Rows that get zeroed out during elimination

[samh]

This is something that's bothered me for a very long time...

Say you're doing Gaussian elimination on some matrix.

Now suppose during the process, some row gets zeroed out, say row j. Now it makes perfect sense for me to say that row j was a linear combination of the previous rows.

But here's what I don't get. Suppose some row is a linear combination of rows above it. How does THAT imply that at some point during the elimination process THAT particular row will be zeroed out?

 

[NoMoreExams]

It won't necessarily if row k is a linear combination of rows i and j then any of them can be "zeroed" out.

 

[descendency]

R(1) = Row 1. R(i) = Row i. c(j) = the constant that you multiply times row j.
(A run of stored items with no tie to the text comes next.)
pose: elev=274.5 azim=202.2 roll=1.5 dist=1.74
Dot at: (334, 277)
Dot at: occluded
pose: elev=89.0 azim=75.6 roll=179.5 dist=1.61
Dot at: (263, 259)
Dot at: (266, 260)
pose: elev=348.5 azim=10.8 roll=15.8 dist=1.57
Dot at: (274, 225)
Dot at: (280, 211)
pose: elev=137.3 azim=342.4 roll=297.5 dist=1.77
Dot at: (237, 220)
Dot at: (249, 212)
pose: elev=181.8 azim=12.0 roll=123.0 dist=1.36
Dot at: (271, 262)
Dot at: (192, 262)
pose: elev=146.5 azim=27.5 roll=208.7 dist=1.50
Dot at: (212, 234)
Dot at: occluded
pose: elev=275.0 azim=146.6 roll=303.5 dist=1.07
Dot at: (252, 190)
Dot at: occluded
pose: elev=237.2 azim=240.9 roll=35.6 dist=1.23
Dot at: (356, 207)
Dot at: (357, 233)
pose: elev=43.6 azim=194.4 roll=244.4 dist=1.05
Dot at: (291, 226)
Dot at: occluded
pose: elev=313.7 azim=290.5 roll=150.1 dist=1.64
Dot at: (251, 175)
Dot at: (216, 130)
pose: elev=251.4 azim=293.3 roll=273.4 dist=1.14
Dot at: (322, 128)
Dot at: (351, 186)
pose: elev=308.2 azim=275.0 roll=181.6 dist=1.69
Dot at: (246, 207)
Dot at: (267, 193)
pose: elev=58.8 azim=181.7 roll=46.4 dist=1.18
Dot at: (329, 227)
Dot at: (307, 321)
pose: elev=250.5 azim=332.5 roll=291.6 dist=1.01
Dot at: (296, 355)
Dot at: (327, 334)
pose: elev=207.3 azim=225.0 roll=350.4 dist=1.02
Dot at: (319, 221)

R(j) = c(j-1) * R(j-1) + ... + c(2) * R(2) + c(1) * R(1).

Implies R(j) + (-1)c(j-1) * R(j-1) + ... + (-1)c(2) * R(2) + (-1)c(1) * R(1) = 0.

I'm not sure I am answering your question. That's how we know that the row can be eliminated. We know that the row will be eliminated by the order of which the equations appear. However, it is perfectly legitimate to exchange the orders of the rows and will ultimately change which row is eliminated.